Glued to Twitter, but who or whom to follow in a crisis?


by Larry Geller

Questions of grammar aside, when world news is breaking out, which Twitter followers offer the most accurate, up-to-date account of events?

During the Egyptian revolution I found myself glued to the computer screen, selecting and following tweeters who seemed most connected to the action. It’s intoxicating—the ability to “be” there as events unfold, hours before news reports might appear (if they ever do) in the daily newspaper.

I even set myself up to do rapid translations from Arabic via cut-and-paste. Maybe there’s a better way, but I didn’t want to exclude tweets from my input stream just because they were in some other language.

So while the dinner dishes waited to be washed, I followed events taking place literally on the other side of the planet.

What a remarkable age we live in.

But back to the question: who or whom to follow when stuff is happening? Check out this article and the research paper that it links to:

The researchers ran an automatic process to discover the main topics from the database of Arab Spring tweets, then manually went through them to choose those most relevant to the uprising. Users whose tweets most often contain these relevant topics, who are also near the action, are the ones you want to follow.
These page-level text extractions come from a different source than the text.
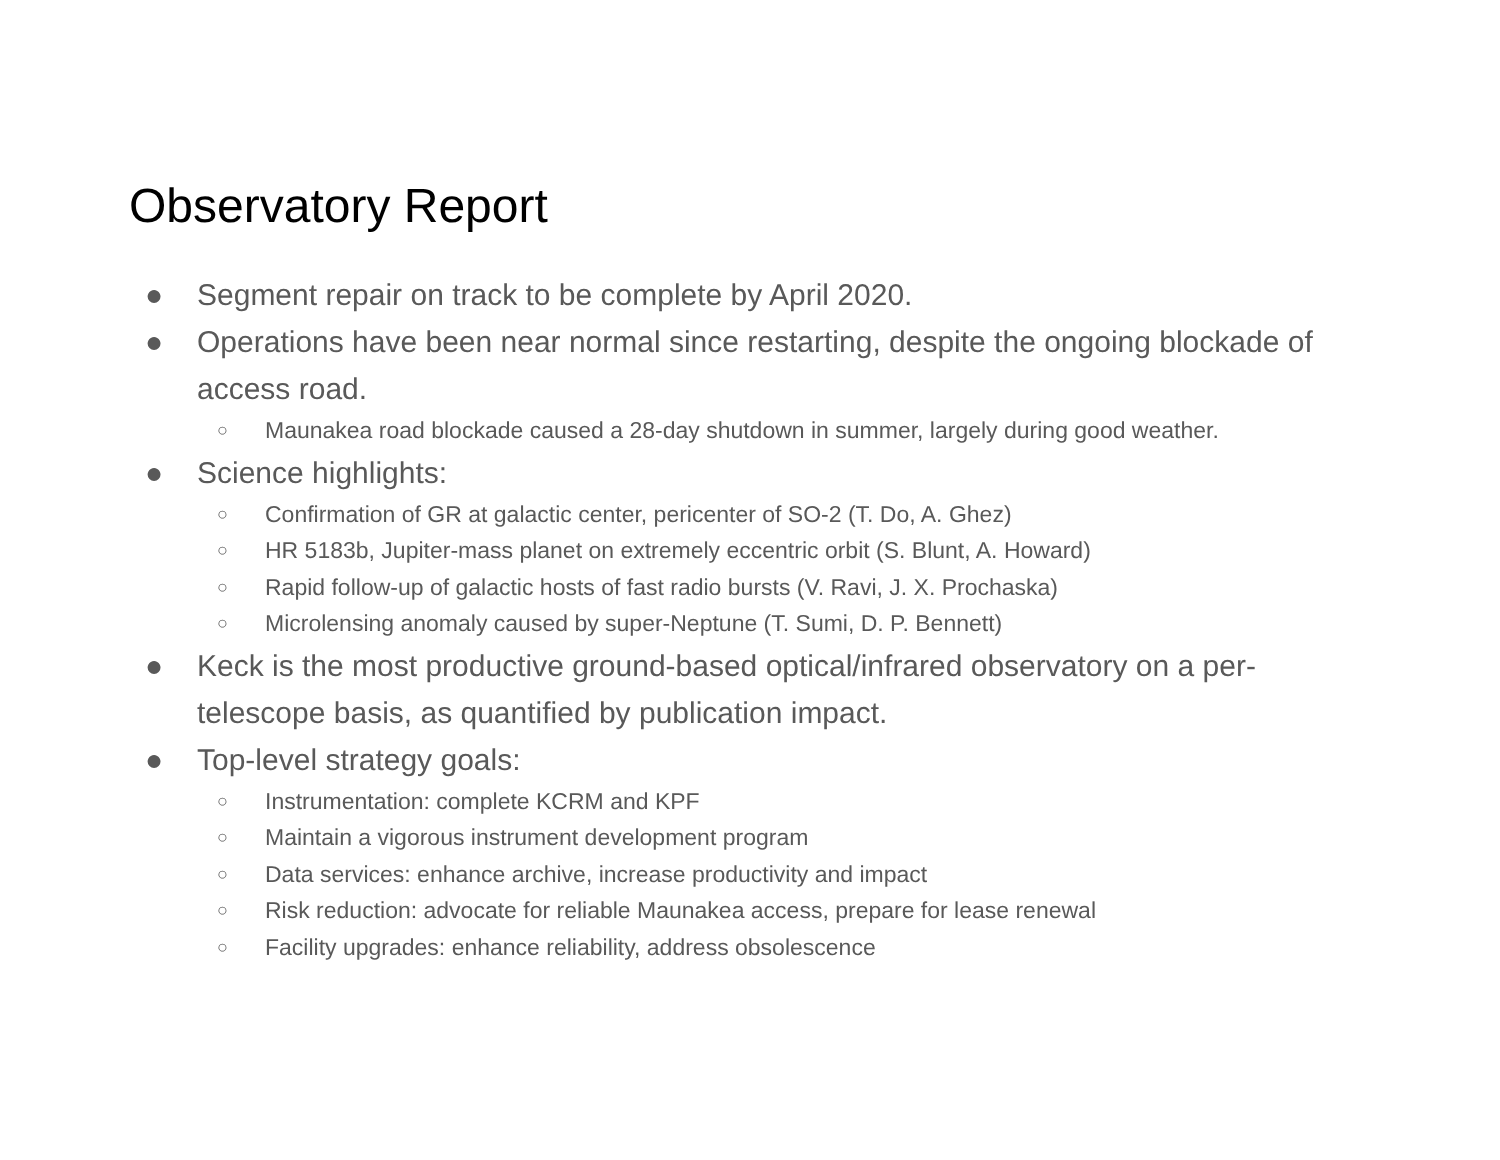Observatory Report
● Segment repair on track to be complete by April 2020.
● Operations have been near normal since restarting, despite the ongoing blockade of access road.
○ Maunakea road blockade caused a 28-day shutdown in summer, largely during good weather.
● Science highlights:
○ Confirmation of GR at galactic center, pericenter of SO-2 (T. Do, A. Ghez)
○ HR 5183b, Jupiter-mass planet on extremely eccentric orbit (S. Blunt, A. Howard)
○ Rapid follow-up of galactic hosts of fast radio bursts (V. Ravi, J. X. Prochaska)
○ Microlensing anomaly caused by super-Neptune (T. Sumi, D. P. Bennett)
● Keck is the most productive ground-based optical/infrared observatory on a per-telescope basis, as quantified by publication impact.
● Top-level strategy goals:
○ Instrumentation: complete KCRM and KPF
○ Maintain a vigorous instrument development program
○ Data services: enhance archive, increase productivity and impact
○ Risk reduction: advocate for reliable Maunakea access, prepare for lease renewal
○ Facility upgrades: enhance reliability, address obsolescence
In a paper due to be presented at the ACM Conference on Hypertext and Social Media in Paris, France, in May, Kumar writes that the most useful tweeters are not expected to have a large number of followers, or be influential on Twitter outside of the crisis.

[NewScientist, How to find the right Twitter user in a crisis, 3/20/2013]

(hat tip to ResearchBuzz. I’ve been a subscriber probably since 1996, before the Internet really existed.)